Сколько самых неусыпных трудов, тревог и забот доставляли ему “Отечественные записки”, – об этом хорошо знают все сотрудники. Он читал рукописи по беллетристике, правил их и готовил к печати, просматривал корректуры всех отделов журнала, вел переписку с некоторыми из иногородних сотрудников, сам писал статьи (иногда по две в месяц, то есть статью и маленький фельетон), имел объяснения с цензурой и т. д., словом, он весь был в журнале, всего себя в него вкладывал и жил в нем душою. Работал он очень много, так много, как может работать только очень привычный и сильный работник. Трудно даже понять, как это согласовывалось и уживалось со слабостью его физических сил и давно уже начавшимися разными болезнями и недомоганиями; а объяснить себе это можно разве только одним: необыкновенной его любовью к литературе и той тесной связью, какая существовала между нею и личной его жизнью. Весь досуг, все передышки между приступами болезни и ночные бессонницы, все печали и радости, мечты и помыслы – все отдавалось литературе. Жить для него – значило писать или что-нибудь делать для литературы. Как Некрасов говорит старику рассыльному, у которого болят ноги от ходьбы: “Жить тебе, пока ты на ходу”, – так можно было бы сказать и Салтыкову относительно литературы. Литература была для него тем же, чем земля для известного мифического героя, получавшего силу от земли, или сказочная живая вода для изрубленных в куски богатырей, которые, будучи ею окроплены, опять оживали, становились еще более сильными и отправлялись на новые подвиги.
Сказать, что он просто читал и готовил к печати рукописи, – значит мало сказать, потому что надо знать, как это делалось: в противоположность Некрасову и Елисееву он сильно марал и исправлял рукописи, так что некоторые из них поступали в типографию все перемаранными, а иные страницы и совсем вновь бывали переписаны на полях его рукою.

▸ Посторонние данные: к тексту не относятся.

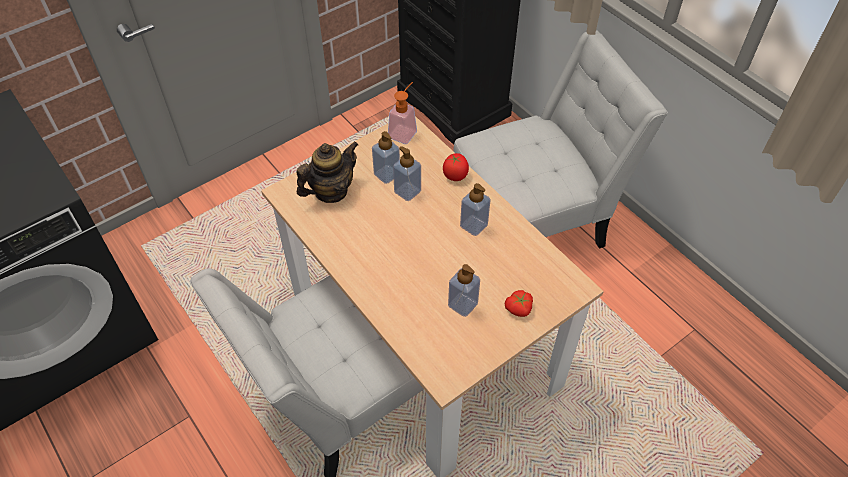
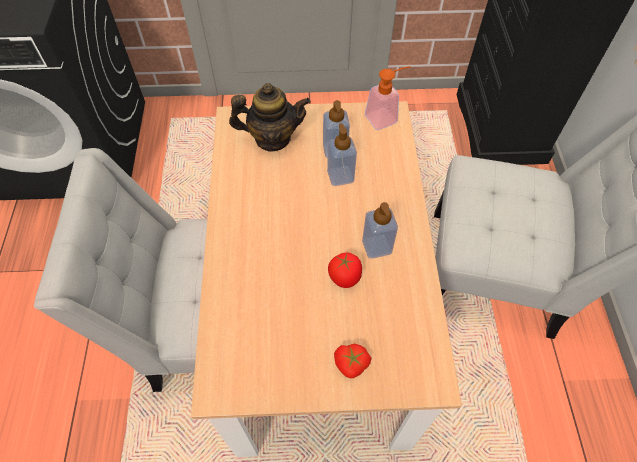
camera: 35 degrees right, 5 degrees up
tomato [443,153,469,181] -> tomato moved to [328,253,362,288]
soap dispenser [448,264,480,317] -> none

Что это была за “египетская работа”, не всякий знает и не может представить себе, не зная близко журнального дела. Кроме главной проблемы – чтобы не испортить вещи и не столкнуться с авторским самолюбием тут много еще чисто технических затруднений: при соединении оставшихся частей, при изменении оставшегося текста, согласно выпущенным или измененным местам (чтобы не вышло несообразностей и противоречий), при соблюдении архитектуры целого и отдельных глав, при вписывании вставок и т. д., и т. д. Н. К. Михайловский рассказывает, например, о такой операции, произведенной Салтыковым над повестью Котелянского “Чиншевики”: он вытравил целиком на всем протяжении повести одно из действующих лиц со всеми его довольно сложными отношениями с другими, оставшимися действующими лицами. И Котелянский потом был благодарен Салтыкову за эту операцию, так как она улучшила повесть, и только удивлялся, как он ухитрился это сделать, как хватило у него на это терпения и внимательности.

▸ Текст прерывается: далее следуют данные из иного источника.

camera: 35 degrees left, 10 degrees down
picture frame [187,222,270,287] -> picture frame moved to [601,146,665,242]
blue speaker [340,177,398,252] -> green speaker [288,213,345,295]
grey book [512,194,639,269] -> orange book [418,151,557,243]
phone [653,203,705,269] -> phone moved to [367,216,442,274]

Но тут, кроме труда и внимания, требовалось еще много чисто художественного такта, уменья и тщательности в работе. Насколько успешно все это достигалось Салтыковым, лучше всего, мне кажется, можно видеть из того, что большинство авторов, более или менее постоянно появлявшихся в “Отечественных записках”, подобно Котелянскому, оставались довольны исправлениями и не только не вступали с ним в какие бы то ни было пререкания, но именно понимали, что произведения их выигрывали от его опытной руки. Случались, конечно, иногда и обиды, когда авторами были слишком самомнительные люди, требовавшие, чтобы ни одного слова у них не было выпущено и изменено, или когда Салтыков, увлеченный работой и художественной правдой, делал в произведениях слишком крутые “перевороты”. Об одной из таких обид вспоминает, например, г-н Скабичевский: одна сентиментальная романистка непременно желала окончить свой роман смертью героини от чахотки, а Салтыков нашел, что той будет гораздо лучше выйти замуж за героя, и потому взял и повенчал их. Но таких случаев было очень мало; едва ли даже это не единственный случай. Зато гораздо чаще приходилось слышать то (о чем также припоминает г-н Скабичевский), что люди, не знавшие о тех операциях, какие производил Салтыков над произведениями второстепенных беллетристов, приходили нередко в удивление, отчего это те самые писатели, которые под редакцией Салтыкова помещают весьма недурные рассказы и повести, в другие издания приносят вещи ниже всякой критики и даже совсем неудобные для печатания. А с другой стороны, сделано также и такое наблюдение, что писатели, печатавшиеся прежде в “Отечественных записках” и бывшие вполне приличными, значительно изменились к худшему в смысле литературной выдержанности направления и порядочности, после того как стали писать в других изданиях, т. е. после того, как вышли из-под влияния известной литературной атмосферы.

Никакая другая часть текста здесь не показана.